July 21, 2014: MS Dhoni’s India finally win in England
MS Dhoni lost all four Tests as Indian captain during the 2011 tour. The first Test of the 2014 tour at Trent Bridge ended in a draw. To make things worse was India’s dismal record in Lord’s Test. They hadn’t won a Test there in 28 years. The curators dished out a green track, and India were asked to bat first.
Ajinkya Rahane's superb hundred ensured India posted a decent total. Bhuvneshwar Kumar’s six-for then limited England's lead to just 24 runs. A charged-up Indian lower order then joined the party and helped the side set England a target of 319. The hosts looked well on course before Ishant Sharma began his short-ball barrage, claiming a seven-for as India bowled out England for 223.
Trivia: Ishant Sharma averaged 38 with the ball from 56 Tests till the 2014 Lord’s Test.
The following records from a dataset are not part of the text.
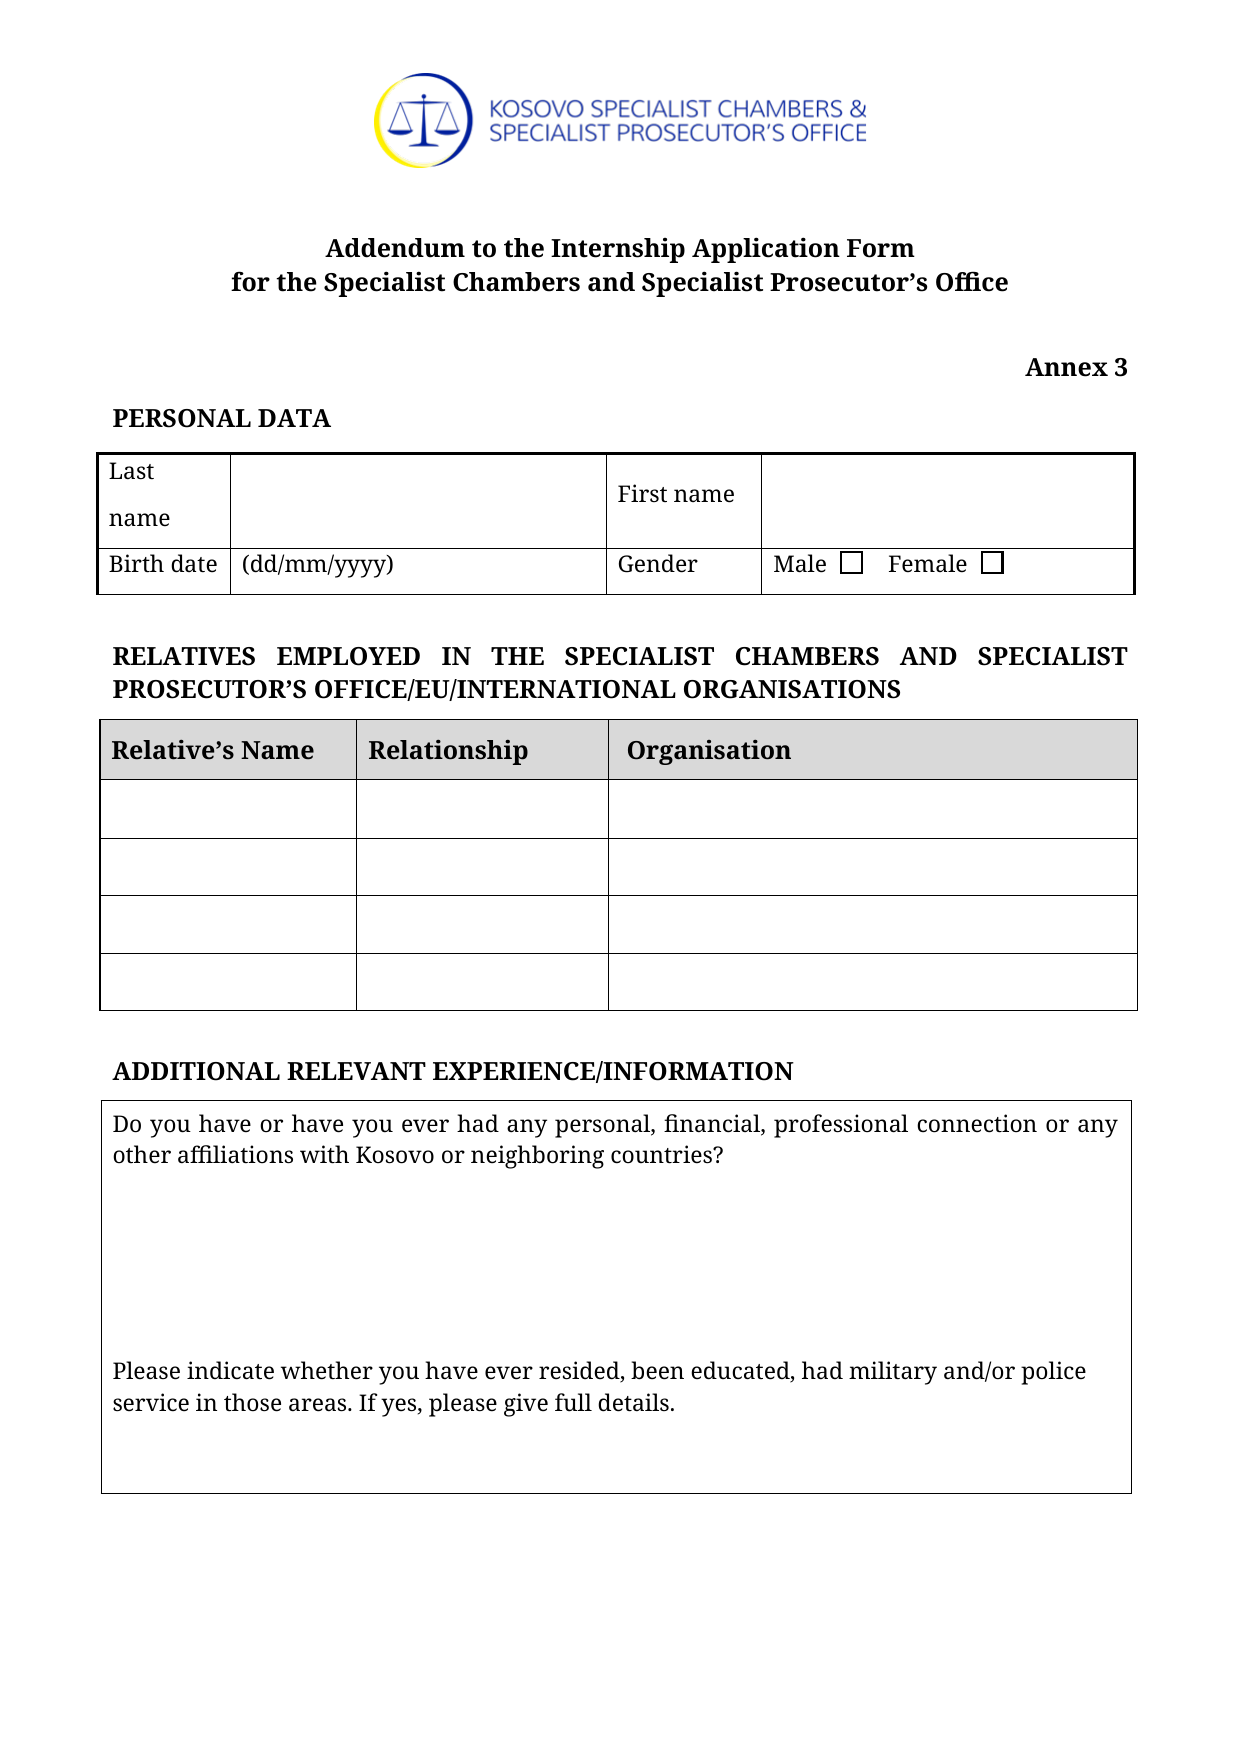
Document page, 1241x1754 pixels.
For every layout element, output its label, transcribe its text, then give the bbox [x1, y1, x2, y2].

table_header [231, 455, 606, 547]
table_cell (dd/mm/yyyy) [231, 549, 606, 594]
table_header Relative’s Name [101, 720, 356, 779]
table_cell [101, 954, 356, 1010]
table_header [762, 455, 1133, 547]
picture [374, 73, 867, 168]
table_header Organisation [609, 720, 1137, 779]
text for the Specialist Chambers and Specialist Prosecutor’s Office [112, 265, 1128, 299]
table_cell [609, 839, 1137, 895]
table_cell [609, 896, 1137, 952]
table_cell [357, 954, 608, 1010]
text Annex 3 [112, 350, 1128, 384]
table_cell Birth date [99, 549, 230, 594]
text RELATIVES EMPLOYED IN THE SPECIALIST CHAMBERS AND SPECIALIST PROSECUTOR’S OFFICE/EU/INTERNATIONAL ORGANISATIONS [112, 638, 1128, 706]
table_cell [357, 780, 608, 838]
table_cell [357, 839, 608, 895]
table_cell [609, 954, 1137, 1010]
table_header First name [607, 455, 761, 547]
table_header Do you have or have you ever had any personal, financial, professional connection or any other affiliations with Kosovo or neighboring countries? Please indicate whether you have ever resided, been educated, had military and/or police service in those areas. If yes, please give full details. [102, 1101, 1131, 1493]
table_cell [609, 780, 1137, 838]
table_cell Male Female [762, 549, 1133, 594]
table_cell [101, 896, 356, 952]
table_cell [101, 839, 356, 895]
table_cell [357, 896, 608, 952]
table_header Relationship [357, 720, 608, 779]
table_cell [101, 780, 356, 838]
table_cell Gender [607, 549, 761, 594]
text ADDITIONAL RELEVANT EXPERIENCE/INFORMATION [112, 1054, 1128, 1088]
text Addendum to the Internship Application Form [112, 231, 1128, 265]
text PERSONAL DATA [112, 401, 1128, 435]
table_header Last name [99, 455, 230, 547]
Since then, he has averaged just above 25 from 47 Tests and is regarded as one of the best fast bowlers in the world.
August 16, 2021: Virat Kohli's India turn the tables in a heated Lord's Test
Mental disintegration was more of an Australian thing. It was India's turn to take a leaf out of Steve Waugh's book and implement it on the English side. No wonder Waugh has always been vocal in his praise for Virat Kohli.
With Kohli around, you'd expect things to spice up, and the 2021 Lord's Test had zest aplenty. In a battle of skills, India trumped England, with their main artillery being psychology.
India could have won the Trent Bridge Test if the rain hadn't had the final say. At Lord's, India won round one after being forced to bat in seamer-friendly conditions, with Rohit Sharma scoring 83 and KL Rahul notching up a magnificent century. England bounced back on Day 2 and took the lead on Day 3.
Jasprit Bumrah's barrage of short balls against James Anderson fuelled controversy on Day 3, followed by Kohli and old nemesis Anderson's verbal tiffs on Day 4. Despite some resilience from the out-of-form batters - Cheteshwar Pujara and Ajinkya Rahane - England remained in an advantageous position.
The hosts began sniffing a win after Rishabh Pant and Ishant Sharma were dismissed early on the fifth days, with India's lead being just over 180 runs.
Jasprit Bumrah and Mohammed Shami were at the end of hostility from the hosts. There was retaliatory short-pitched bowling against them, and so were the verbal volleys. The tailenders rode on it and breezed to an unbeaten 89-run stand. With a 271-run lead, Kohli declared just after Lunch.
Charged up with the fightback from the tail and England's verbal tactics, India matched their counterparts in their game and upped their skills with the ball to dismantle the hosts for just 120 during the late hours of the final day.
One of India's most famous wins was etched courtesy of a complete team effort. Rahul got a hundred; Rohit came close to it; Kohli played a crucial 42 in the first innings and led the side well; Pujara and Rahane stitched a critical second-innings partnership; Rishabh Pant and Ravindra Jadeja played good hands in the first innings; Shami and Bumrah changed it with the bat and claimed three wickets each; Ishant Sharma and Mohammed Siraj were the best bowlers, claiming five and eight wickets in the Test respectively.